Breen Jack, Allen Katie, Zucker Kieran, Adusumilli Pratik, Scarsbrook Andrew, Hall Geoff, Orsi Nicolas M, Ravikumar Nishant
Centre for Computational Imaging and Simulation Technologies in Biomedicine (CISTIB), School of Computing, University of Leeds, Leeds, UK.
Leeds Institute of Medical Research at St James's, School of Medicine, University of Leeds, Leeds, UK.
NPJ Precis Oncol. 2023 Aug 31;7(1):83. doi: 10.1038/s41698-023-00432-6.

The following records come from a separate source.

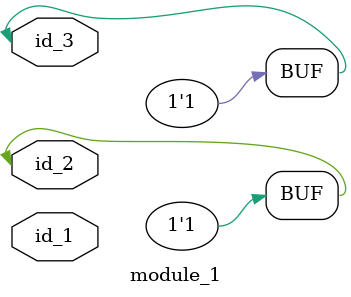
<source format=v>
module module_0 (
    id_1,
    id_2,
    id_3,
    id_4,
    id_5,
    id_6,
    id_7,
    id_8,
    id_9,
    id_10,
    id_11,
    id_12,
    id_13,
    id_14,
    id_15,
    id_16,
    id_17,
    id_18,
    id_19,
    id_20,
    id_21,
    id_22,
    id_23,
    id_24,
    id_25,
    id_26,
    id_27,
    id_28,
    id_29
);
  output wire id_29;
  inout wire id_28;
  output wire id_27;
  input wire id_26;
  inout wire id_25;
  inout wire id_24;
  input wire id_23;
  input wire id_22;
  inout wire id_21;
  inout wire id_20;
  inout wire id_19;
  output wire id_18;
  output wire id_17;
  input wire id_16;
  output wire id_15;
  output wire id_14;
  output wire id_13;
  input wire id_12;
  input wire id_11;
  inout wire id_10;
  inout wire id_9;
  output wire id_8;
  inout wire id_7;
  input wire id_6;
  inout wire id_5;
  input wire id_4;
  inout wire id_3;
  input wire id_2;
  input wire id_1;
  wire id_30;
  assign id_20 = 1;
endmodule
module module_1 (
    id_1,
    id_2,
    id_3
);
  inout wire id_3;
  inout wire id_2;
  input wire id_1;
  assign id_3 = 1;
  assign id_2[1'b0] = 1;
  module_0 modCall_1 (
      id_3,
      id_3,
      id_3,
      id_1,
      id_3,
      id_1,
      id_3,
      id_3,
      id_3,
      id_3,
      id_3,
      id_1,
      id_3,
      id_3,
      id_3,
      id_1,
      id_3,
      id_3,
      id_3,
      id_3,
      id_3,
      id_1,
      id_3,
      id_3,
      id_3,
      id_1,
      id_3,
      id_3,
      id_3
  );
endmodule

</source>
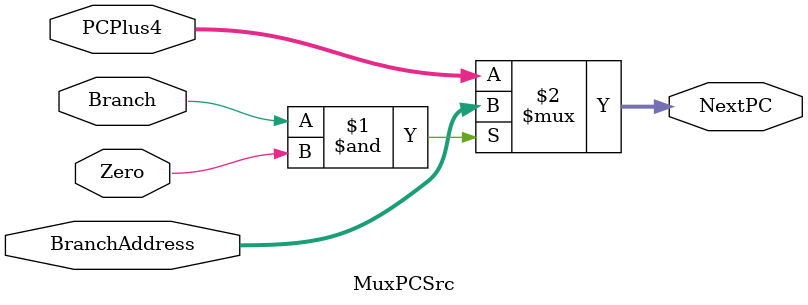
<source format=v>
module MuxPCSrc(
    input wire [31:0] PCPlus4,     // Próximo endereço sequencial
    input wire [31:0] BranchAddress, // Endereço de branch
    input wire Branch,             // Sinal de controle
    input wire Zero,               // Sinal Zero da ALU
    output wire [31:0] NextPC      // Próximo endereço do PC
);

    assign NextPC = (Branch & Zero) ? BranchAddress : PCPlus4;

endmodule
</source>
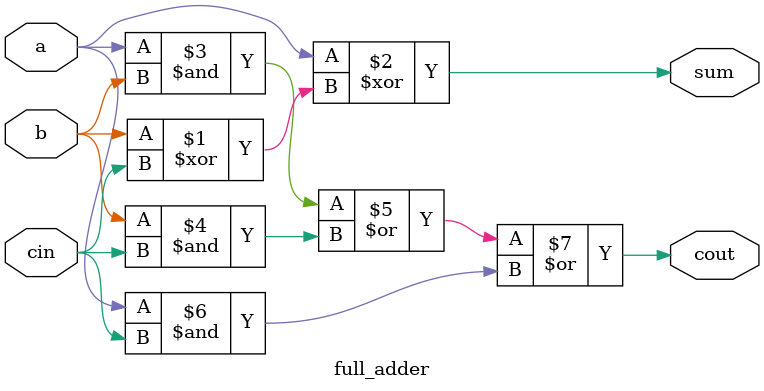
<source format=v>
`timescale 1ns / 1ps
module full_adder(
    input a,
    input b,
    input cin,
    output sum,
    output cout
    );

assign sum=a^(b^cin);
assign cout=a&b | b&cin | a&cin; 

endmodule

</source>
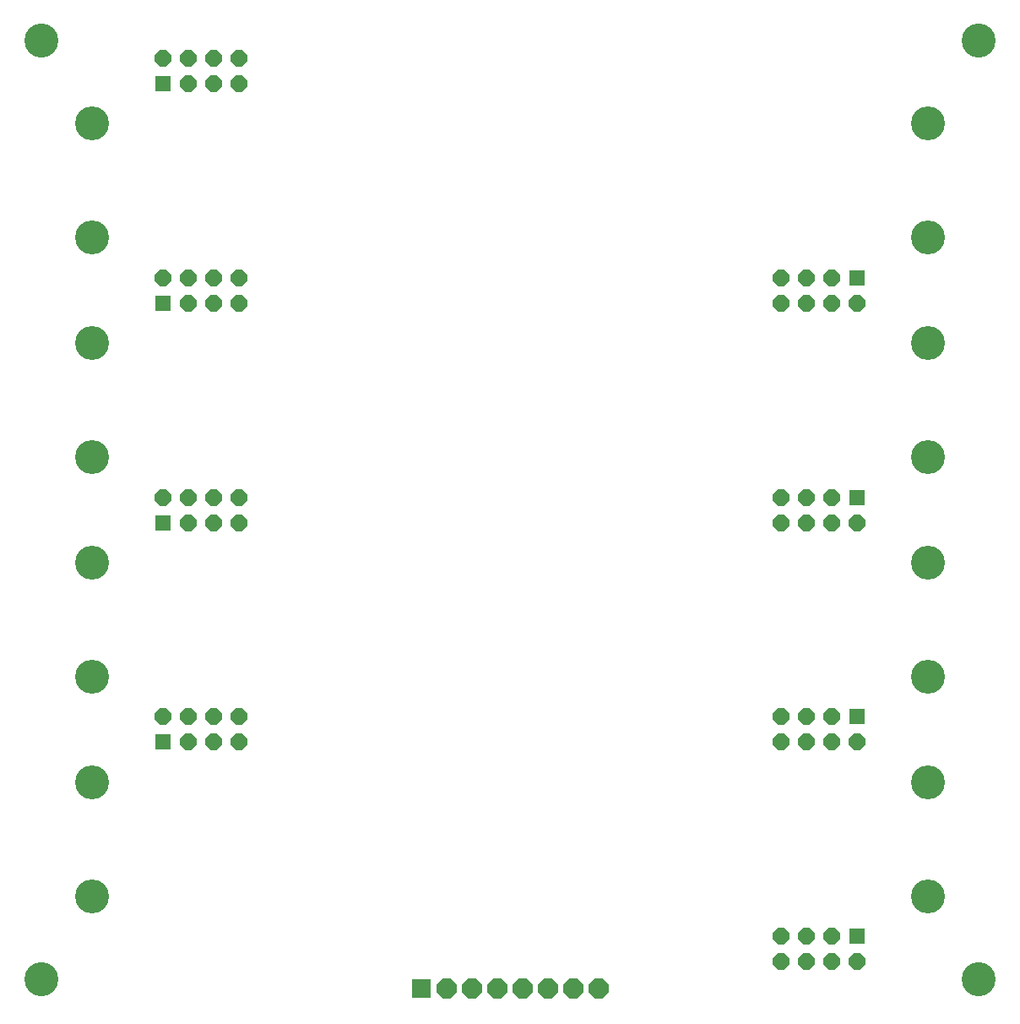
<source format=gbr>
G04 EAGLE Gerber RS-274X export*
G75*
%MOMM*%
%FSLAX34Y34*%
%LPD*%
%INSoldermask Bottom*%
%IPPOS*%
%AMOC8*
5,1,8,0,0,1.08239X$1,22.5*%
G01*
%ADD10R,1.981200X1.981200*%
%ADD11P,2.144431X8X112.500000*%
%ADD12C,3.401600*%
%ADD13C,3.403600*%
%ADD14R,1.625600X1.625600*%
%ADD15P,1.759533X8X22.500000*%
%ADD16P,1.759533X8X202.500000*%


D10*
X411000Y20000D03*
D11*
X436400Y20000D03*
X461800Y20000D03*
X487200Y20000D03*
X512600Y20000D03*
X538000Y20000D03*
X563400Y20000D03*
X588800Y20000D03*
D12*
X80500Y772850D03*
X80500Y887150D03*
X80500Y552850D03*
X80500Y667150D03*
X80500Y332850D03*
X80500Y447150D03*
X80500Y112850D03*
X80500Y227150D03*
X919500Y227150D03*
X919500Y112850D03*
X919500Y447150D03*
X919500Y332850D03*
X919500Y667150D03*
X919500Y552850D03*
X919500Y887150D03*
X919500Y772850D03*
D13*
X30000Y30000D03*
X970000Y30000D03*
X30000Y970000D03*
X970000Y970000D03*
D14*
X151900Y927300D03*
D15*
X151900Y952700D03*
X177300Y927300D03*
X177300Y952700D03*
X202700Y927300D03*
X202700Y952700D03*
X228100Y927300D03*
X228100Y952700D03*
D14*
X151900Y707300D03*
D15*
X151900Y732700D03*
X177300Y707300D03*
X177300Y732700D03*
X202700Y707300D03*
X202700Y732700D03*
X228100Y707300D03*
X228100Y732700D03*
D14*
X151900Y487300D03*
D15*
X151900Y512700D03*
X177300Y487300D03*
X177300Y512700D03*
X202700Y487300D03*
X202700Y512700D03*
X228100Y487300D03*
X228100Y512700D03*
D14*
X151900Y267300D03*
D15*
X151900Y292700D03*
X177300Y267300D03*
X177300Y292700D03*
X202700Y267300D03*
X202700Y292700D03*
X228100Y267300D03*
X228100Y292700D03*
D14*
X848100Y72700D03*
D16*
X848100Y47300D03*
X822700Y72700D03*
X822700Y47300D03*
X797300Y72700D03*
X797300Y47300D03*
X771900Y72700D03*
X771900Y47300D03*
D14*
X848100Y292700D03*
D16*
X848100Y267300D03*
X822700Y292700D03*
X822700Y267300D03*
X797300Y292700D03*
X797300Y267300D03*
X771900Y292700D03*
X771900Y267300D03*
D14*
X848100Y512700D03*
D16*
X848100Y487300D03*
X822700Y512700D03*
X822700Y487300D03*
X797300Y512700D03*
X797300Y487300D03*
X771900Y512700D03*
X771900Y487300D03*
D14*
X848100Y732700D03*
D16*
X848100Y707300D03*
X822700Y732700D03*
X822700Y707300D03*
X797300Y732700D03*
X797300Y707300D03*
X771900Y732700D03*
X771900Y707300D03*
M02*

</source>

This study evaluates the quality of published research using artificial intelligence (AI) for ovarian cancer diagnosis or prognosis using histopathology data. A systematic search of PubMed, Scopus, Web of Science, Cochrane CENTRAL, and WHO-ICTRP was conducted up to May 19, 2023. Inclusion criteria required that AI was used for prognostic or diagnostic inferences in human ovarian cancer histopathology images. Risk of bias was assessed using PROBAST. Information about each model was tabulated and summary statistics were reported. The study was registered on PROSPERO (CRD42022334730) and PRISMA 2020 reporting guidelines were followed. Searches identified 1573 records, of which 45 were eligible for inclusion. These studies contained 80 models of interest, including 37 diagnostic models, 22 prognostic models, and 21 other diagnostically relevant models. Common tasks included treatment response prediction (11/80), malignancy status classification (10/80), stain quantification (9/80), and histological subtyping (7/80). Models were developed using 1-1375 histopathology slides from 1-776 ovarian cancer patients. A high or unclear risk of bias was found in all studies, most frequently due to limited analysis and incomplete reporting regarding participant recruitment. Limited research has been conducted on the application of AI to histopathology images for diagnostic or prognostic purposes in ovarian cancer, and none of the models have been demonstrated to be ready for real-world implementation. Key aspects to accelerate clinical translation include transparent and comprehensive reporting of data provenance and modelling approaches, and improved quantitative evaluation using cross-validation and external validations. This work was funded by the Engineering and Physical Sciences Research Council.
本研究评估了利用人工智能(AI)通过组织病理学数据进行卵巢癌诊断或预后的已发表研究的质量。截至2023年5月19日,对PubMed、Scopus、Web of Science、Cochrane CENTRAL和WHO-ICTRP进行了系统检索。纳入标准要求在人类卵巢癌组织病理学图像中使用AI进行预后或诊断推断。使用PROBAST评估偏倚风险。将每个模型的信息制成表格并报告汇总统计数据。该研究已在PROSPERO上注册(CRD42022334730),并遵循PRISMA 2020报告指南。检索共识别出1573条记录,其中45条符合纳入标准。这些研究包含80个感兴趣的模型,包括37个诊断模型、22个预后模型和21个其他与诊断相关的模型。常见任务包括治疗反应预测(11/80)、恶性状态分类(10/80)、染色定量(9/80)和组织学亚型分类(7/80)。模型是使用来自1至776名卵巢癌患者的1至1375张组织病理学切片开发的。在所有研究中均发现高或不明确的偏倚风险,最常见的原因是关于参与者招募的分析有限和报告不完整。关于将AI应用于卵巢癌组织病理学图像进行诊断或预后目的的研究有限,并且没有一个模型已被证明可用于实际应用。加速临床转化的关键方面包括透明和全面地报告数据来源和建模方法,以及使用交叉验证和外部验证改进定量评估。本研究由工程和物理科学研究委员会资助。